> Document section
»»

# Removable running lights for skiff...



## crboggs (Mar 30, 2015)

Guys...I've seen some pics where people have what appears to be a puck / light attached to the top of their outboard. But I've not been able to find one of those online where I can purchase one. 

Also...anyone have a good battery powered solution that can be mounted on the bow for those early mornings where you are up before the sun to catch the tide just right? I have zero interest in mounting something permanent or running electrical cables to the front of the boat.


----------



## NativeBone (Aug 16, 2017)

@crboggs check out Navisafe.com

I also use them inside of compartments for light. They can be mounted in varies methods.


----------



## Fishtex (May 10, 2014)

crboggs said:


> Guys...I've seen some pics where people have what appears to be a puck / light attached to the top of their outboard. But I've not been able to find one of those online where I can purchase one.
> 
> Also...anyone have a good battery powered solution that can be mounted on the bow for those early mornings where you are up before the sun to catch the tide just right? I have zero interest in mounting something permanent or running electrical cables to the front of the boat.


I use a clamp on led light on the bow and in the stern. The batteries last forever since it’s led. I bought it as a set from Academy. The housings are camouflage which is fine for my duck/fly fishing skiff and are compact and take up little space. It may be made by Atwood.


----------



## not2shabby (Sep 14, 2016)

I’ve been tossing around the idea of a battery powered LED cycling headlight. They make some high powered ones that you could clamp on a casting platform since most are designed to clamp on handle bars. I haven’t tested any yet, but I think my friend has.


----------



## Redfisher80 (Jul 17, 2017)

I bought a cheap 12” led lightbar....an extra min kota puck (quick Disconnect) and an extra teolling motor plug. 

I just remove the trolling motor when running at night then swap it out when I get to my spot. Love it and it’s super bright! I have run 25 minutes in the dark, checked the battery and was still full before I started fishing.
I have a 31 series AGM battery up front.

I’ll take some pics and post them for reference if anyone is interested....setup works awesome!

Redfisher


----------



## hipshot (Sep 29, 2018)

"Guys...I've seen some pics where people have what appears to be a puck / light attached to the top of their outboard."

Be advised that your white all-around (360 degree) light must be one meter above your (red & green) sidelights. Those lights mounted on the outboard's cowling are neither high enough, nor visible for 360 degrees.


----------



## Cam (Apr 5, 2017)

hipshot said:


> Be advised that your white all-around (360 degree) light must be one meter above your (red & green) sidelights. Those lights mounted on the outboard's cowling are neither high enough, nor visible for 360 degrees.


This. In our waters it is common for boats being pulled over for other violations (typically speeding) or a license/permit check to get a safety inspection. If the anchor light is too low, the navigation lights are too low or a boat lacks the proper PFDs, expect an additional ticket.


----------

««

> Listed records
»»

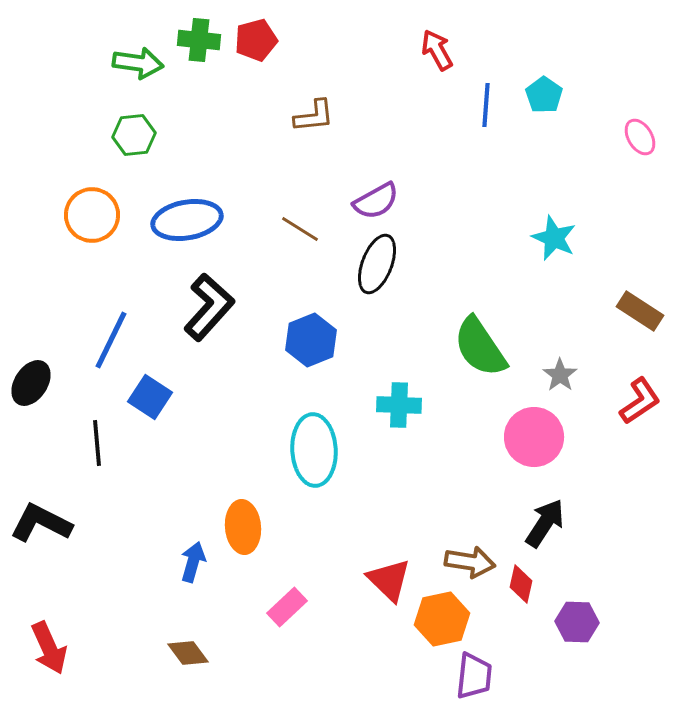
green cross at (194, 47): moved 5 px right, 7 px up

««
»»

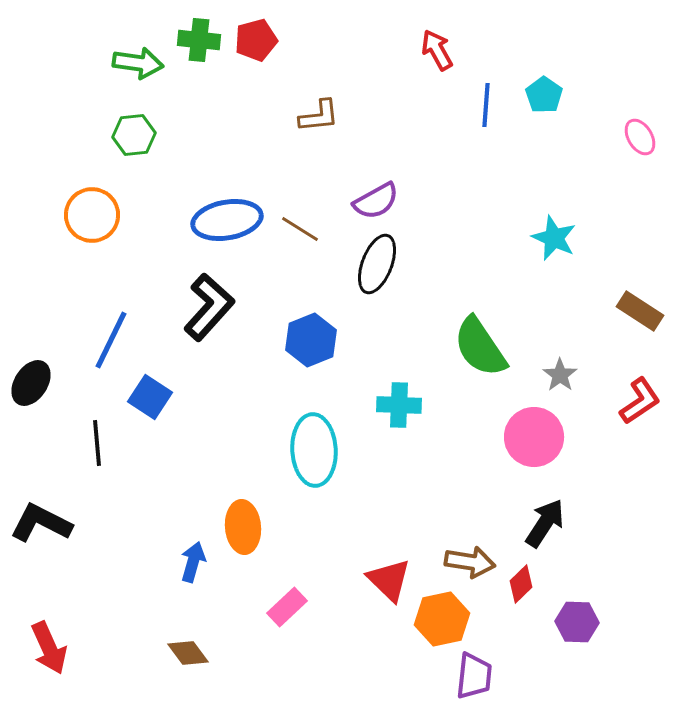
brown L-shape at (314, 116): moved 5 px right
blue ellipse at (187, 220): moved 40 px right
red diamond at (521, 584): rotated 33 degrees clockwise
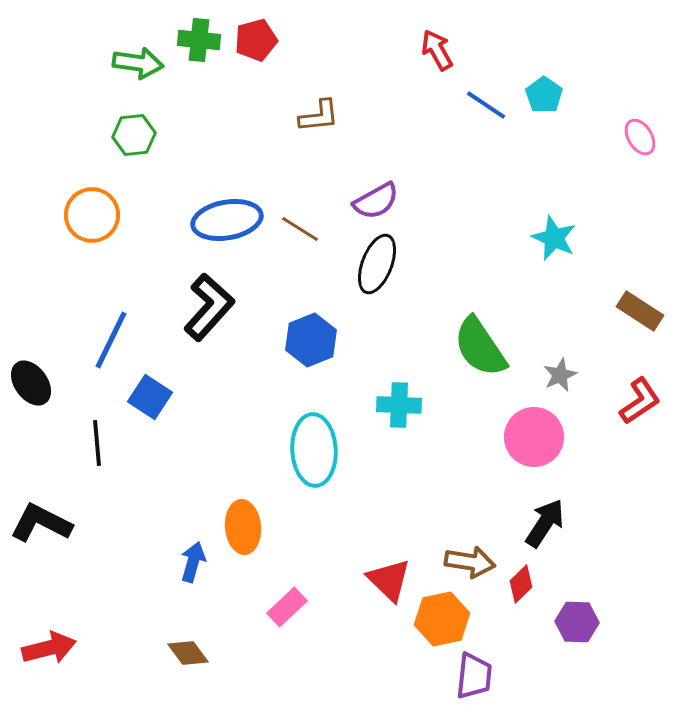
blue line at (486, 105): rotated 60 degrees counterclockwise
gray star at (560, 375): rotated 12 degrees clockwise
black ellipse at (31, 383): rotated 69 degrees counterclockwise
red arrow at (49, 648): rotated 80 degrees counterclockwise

««

> Stated problem A
For each statement, answer yes or no on whether it agrees with the running lights thread, and quote the words from the thread that decide it. (i) Fishtex bought the clamp-on LED lights as a set from Academy. (ii) not2shabby has already tested a battery powered LED cycling headlight. (iii) Redfisher80 keeps a 31 series AGM battery in the stern.
> Stated problem B
Reproduce the passage of the running lights thread starting with "I just remove" and going on through "I started fishing.".

> Problem solution A
(i) Yes: "I bought it as a set from Academy."
(ii) No: "I haven’t tested any yet, but I think my friend has."
(iii) No: "I have a 31 series AGM battery up front."

> Problem solution B
I just remove the trolling motor when running at night then swap it out when I get to my spot. Love it and it’s super bright! I have run 25 minutes in the dark, checked the battery and was still full before I started fishing.